O governo ocupou-se ontem em esvaziar, mais uma vez, a sessão que apreciaria o veto à gratificação de R$ 1,5 mil aprovada pela unanimidade da Casa.
Ora, se o governo tem a maioria, racional seria que garantisse o quórum para a apreciação e manutenção do veto.
E não orientar sua maioria a não proporcionar quórum suficiente à sua aprovação. Ou derrubada.
De forma que os parlamentares seguissem o comando. Seja para derrubá-lo ou abster-se.
Ou seja, o governo teria quórum para fazer valer a vontade do governo no veto, mas orientaria sua base à abstenção na votação do veto.
A indefinição de rumo sugere despotismo: palavra de rei.
Dedo polegar para cima ou para baixo como faziam os Césares no Coliseu.
E os deputados seguindo de olhos vendados o comando.
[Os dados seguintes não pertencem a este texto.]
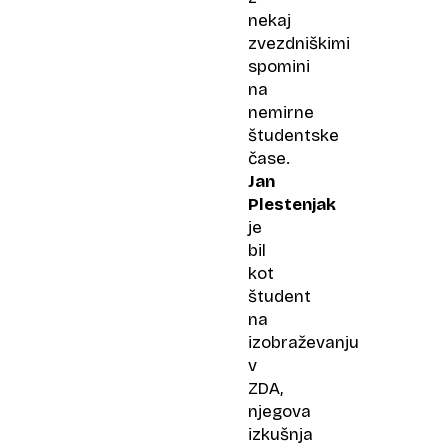
nekaj
zvezdniškimi
spomini
na
nemirne
študentske
čase.
Jan
Plestenjak
je
bil
kot
študent
na
izobraževanju
v
ZDA,
njegova
izkušnja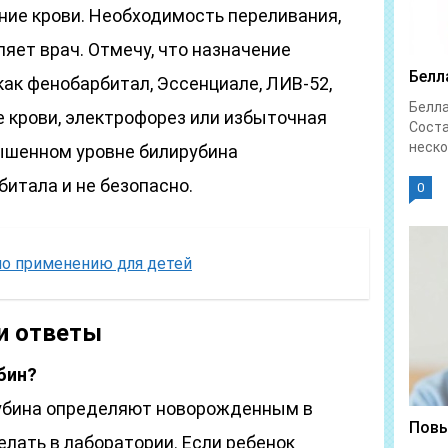
ние крови. Необходимость переливания,
ляет врач. Отмечу, что назначение
Белл
как фенобарбитал, Эссенциале, ЛИВ-52,
Белл
 крови, электрофорез или избыточная
Соста
неско
ышенном уровне билирубина
итала и не безопасно.
0
по применению для детей
и ответы
бин?
рубина определяют новорожденным в
Повы
лать в лаборатории. Если ребенок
Apesar de terem sido eleitos para vocalizar o eleitor, e não o governo.
No popular, Wanderlei Barbosa que fazer valer sua vontade pessoal sobre o Legislativo.
Não parece ser mais uma relação entre poderes.
O resultado foram as vaias aos parlamentares ontem a três meses de suas reeleições.
Como a votação do veto é secreta, a falta de escrúpulos com o regimento e a Constituição pode perdurar, proporcional ao receio de traições em final de governo.
E o Legislativo continuará travado, com pauta trancada por idiossincrasias governamentais.